Two very different analysts stress the importance of software in chip and server ecosystems.
Last week, veteran semiconductor electronic design automation (eda) analyst garysmith made the following observation about ecosystems in his annual Design Automation Conference (dac_2014) kick-off presentation: “With such a range of possible original equipment manufacturer (OEM) scenarios, you (chip designers) need to understand who is your customer and who is your competitor. And the relationships almost change day by day. The key is to develop an ecosystem as stable as ARM’s in this changing world of relationship.”
Smith’s comments were part of his discussion about the need for a larger system approach to chip design with a complementary need for a strong ecosystem. Both needs were driven by the changing roles of chip design tool vendors within the semiconductor (hardware and software) electronics supply chain. A traditional OEM would buy the platform design, manufacture the system-on-chip (SoC) at a foundry, wrap plastic around it and take it to market (e.g., low end cell phones). However, today’s OEM could also be a vertically integrated company that outsources manufacturing (e.g., high-end Apple cell phones).
Yesterday, Canaccord Genuity issued an equity report in which analyst Matthew Ramsay noted that, “ …the nascent ARM server ecosystem is gaining momentum and the eventual royalty opportunity for ARM will prove larger than consensus expectations, certainly larger than management conservatively has forecast to investors.”
Here, again, was another statement about the importance of ARM’s ecosystem. Taken together, Smith’s and Ramsay’s comments cover a wide portion of the semiconductor market, namely, System-on-Chip (SoC)/IP and cloud-based servers.
What are the common differentiators in each of these markets? Software! Both are industries where hardware is maturing and being commoditized. That’s why it is the software that plays the differentiating role in determining market share, from firmware to applications. To emphasize this point, Ramsay added this comment about ARM’s competitive and technological advantage (over Intel): “Operating system and software support - The role of and increasing momentum behind software/OS support for ARM servers including Linux/Windows and industry groups such as Linaro and ARM’s Server Base System Architecture (SBSA).”

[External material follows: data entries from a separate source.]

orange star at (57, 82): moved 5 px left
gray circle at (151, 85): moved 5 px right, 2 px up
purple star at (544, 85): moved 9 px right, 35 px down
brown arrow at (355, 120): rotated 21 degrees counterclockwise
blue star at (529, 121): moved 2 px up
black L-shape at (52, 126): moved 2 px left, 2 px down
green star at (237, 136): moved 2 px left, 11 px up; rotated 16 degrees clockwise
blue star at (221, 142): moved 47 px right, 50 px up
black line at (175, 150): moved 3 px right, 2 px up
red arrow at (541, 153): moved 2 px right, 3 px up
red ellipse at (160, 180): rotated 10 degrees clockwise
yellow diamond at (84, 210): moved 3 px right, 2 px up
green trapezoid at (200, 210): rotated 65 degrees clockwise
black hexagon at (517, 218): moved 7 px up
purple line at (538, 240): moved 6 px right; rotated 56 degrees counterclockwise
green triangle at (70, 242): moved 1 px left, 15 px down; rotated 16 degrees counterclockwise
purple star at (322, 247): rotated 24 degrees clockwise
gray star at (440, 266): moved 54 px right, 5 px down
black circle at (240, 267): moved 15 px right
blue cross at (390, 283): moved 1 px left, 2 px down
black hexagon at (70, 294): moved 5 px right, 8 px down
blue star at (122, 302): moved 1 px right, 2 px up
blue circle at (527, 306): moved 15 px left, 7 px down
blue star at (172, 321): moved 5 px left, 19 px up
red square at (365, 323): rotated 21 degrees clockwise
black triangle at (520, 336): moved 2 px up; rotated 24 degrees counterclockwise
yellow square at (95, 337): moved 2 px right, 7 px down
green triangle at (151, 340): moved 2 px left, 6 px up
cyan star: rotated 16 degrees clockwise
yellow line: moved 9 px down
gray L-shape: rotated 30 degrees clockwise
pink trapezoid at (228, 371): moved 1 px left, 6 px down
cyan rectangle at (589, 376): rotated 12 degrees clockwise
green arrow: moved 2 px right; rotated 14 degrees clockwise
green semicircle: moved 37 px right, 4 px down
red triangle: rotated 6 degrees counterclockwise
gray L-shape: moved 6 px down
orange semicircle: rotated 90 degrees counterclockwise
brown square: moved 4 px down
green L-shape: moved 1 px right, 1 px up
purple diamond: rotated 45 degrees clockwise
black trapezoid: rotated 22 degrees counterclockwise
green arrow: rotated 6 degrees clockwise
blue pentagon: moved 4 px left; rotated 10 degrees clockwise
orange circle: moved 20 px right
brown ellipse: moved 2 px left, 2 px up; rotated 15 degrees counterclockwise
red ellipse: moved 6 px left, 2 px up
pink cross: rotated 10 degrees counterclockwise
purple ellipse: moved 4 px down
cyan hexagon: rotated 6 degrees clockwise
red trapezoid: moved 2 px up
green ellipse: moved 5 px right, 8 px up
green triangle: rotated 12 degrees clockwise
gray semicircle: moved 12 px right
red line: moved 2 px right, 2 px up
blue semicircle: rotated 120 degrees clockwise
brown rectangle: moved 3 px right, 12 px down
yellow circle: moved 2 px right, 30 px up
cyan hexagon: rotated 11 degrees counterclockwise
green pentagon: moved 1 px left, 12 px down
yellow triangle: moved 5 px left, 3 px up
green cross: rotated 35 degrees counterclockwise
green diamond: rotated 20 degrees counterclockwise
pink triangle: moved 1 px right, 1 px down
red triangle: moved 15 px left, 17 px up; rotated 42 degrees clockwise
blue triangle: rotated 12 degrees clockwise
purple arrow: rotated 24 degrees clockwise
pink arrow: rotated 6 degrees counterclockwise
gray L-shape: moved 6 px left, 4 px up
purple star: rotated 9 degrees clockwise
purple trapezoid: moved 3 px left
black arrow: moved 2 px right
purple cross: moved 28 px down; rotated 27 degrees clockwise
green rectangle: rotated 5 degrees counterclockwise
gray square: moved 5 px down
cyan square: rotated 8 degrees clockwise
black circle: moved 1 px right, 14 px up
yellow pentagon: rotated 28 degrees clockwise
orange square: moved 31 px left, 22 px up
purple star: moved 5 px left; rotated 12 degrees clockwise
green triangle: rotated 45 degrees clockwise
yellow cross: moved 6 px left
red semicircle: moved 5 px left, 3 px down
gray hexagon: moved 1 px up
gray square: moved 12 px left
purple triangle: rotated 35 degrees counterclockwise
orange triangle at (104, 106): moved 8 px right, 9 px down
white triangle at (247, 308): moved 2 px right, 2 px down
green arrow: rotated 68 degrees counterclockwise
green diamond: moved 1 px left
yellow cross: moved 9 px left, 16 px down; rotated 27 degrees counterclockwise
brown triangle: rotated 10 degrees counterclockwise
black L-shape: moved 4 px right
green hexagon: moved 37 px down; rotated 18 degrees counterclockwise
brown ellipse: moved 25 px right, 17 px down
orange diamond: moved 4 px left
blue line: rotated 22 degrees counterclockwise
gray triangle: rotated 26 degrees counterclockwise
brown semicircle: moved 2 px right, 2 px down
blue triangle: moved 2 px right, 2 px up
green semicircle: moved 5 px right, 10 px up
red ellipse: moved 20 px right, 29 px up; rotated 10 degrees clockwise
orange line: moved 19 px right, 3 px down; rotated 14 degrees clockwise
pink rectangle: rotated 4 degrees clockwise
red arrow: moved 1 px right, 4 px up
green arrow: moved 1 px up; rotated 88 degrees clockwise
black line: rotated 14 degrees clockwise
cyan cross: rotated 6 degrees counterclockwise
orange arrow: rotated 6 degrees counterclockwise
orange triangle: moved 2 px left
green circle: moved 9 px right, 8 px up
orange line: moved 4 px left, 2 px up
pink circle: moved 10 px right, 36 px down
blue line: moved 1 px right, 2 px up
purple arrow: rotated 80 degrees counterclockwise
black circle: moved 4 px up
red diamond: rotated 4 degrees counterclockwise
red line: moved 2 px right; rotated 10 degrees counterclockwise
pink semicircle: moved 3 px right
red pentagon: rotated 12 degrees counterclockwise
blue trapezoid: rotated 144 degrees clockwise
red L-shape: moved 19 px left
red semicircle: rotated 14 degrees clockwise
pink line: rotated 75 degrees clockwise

Do you agree? I’d like to get your take on software’s part in this varied ecosystem. - JB
Does the ARM ecosystem have tiers? As you point out, the word itself seems to have gotten to big, to inclusive. I think you hint at the problem, namely, that meaning of "IP." In my opinion, this ambiguity reflects the consolidation occurring in the semiconductor hardware IP market. (I've written a lot about IP on another site, e.g.: Will Discrete IP Threaten the Subsystem Market?) Of course, software IP is a closely related but different matter.
It is truly amazing that chip vendors can tape out only once - with very careful simulation, sw and hw verification, emulation, prototypes and lots of planning. I also remember the days of adding jumper wires (often red as in "red lines") to fix problems on PCBs. Chip vendors do something similar in silicon via self-healing circuits and replication of critical circuits with spare transistors.
But the reason that a lot of new chips work is that very little changes from one chip version to another. Maybe a faster processor is added or a upgraded interface, but most other changes are incremental, limited to well tested blocks of hardware (and hopefully software). IMHO.
Great input! So, should the meaning of ARM's "ecosystem" be updated?
It is starting to get hard to know what ARM ecosystem means, it may include producing chips which perhaps have no IP they're paying ARM for at all! It involves cooperation using the IP of many companies which may be competing strongly with each other. What will ARM be doing in the future? Who can tell, everything changes - IBM now is not the same as IBM ten years ago or fifty years ago and will ARM be able to adapt like that?
As to software, who would have thought only ten years ago that design tools and libraries and emulation and verification would be such that companies have a reasonable chance that the first tape out of chips with a billion transistors will work to an acceptable standard? It is not so long ago that it was common for the first PCB to have tracks cut and extra wires soldered on to fix problems. Using great big FPGAs to simulate a system help of course too, but frankly I'm still amazed the stuff ever works. And we've applied the name ARM ecosystem to a lot of that even if it isn't quite deserved it still was the ARM IP model that started it all working properly.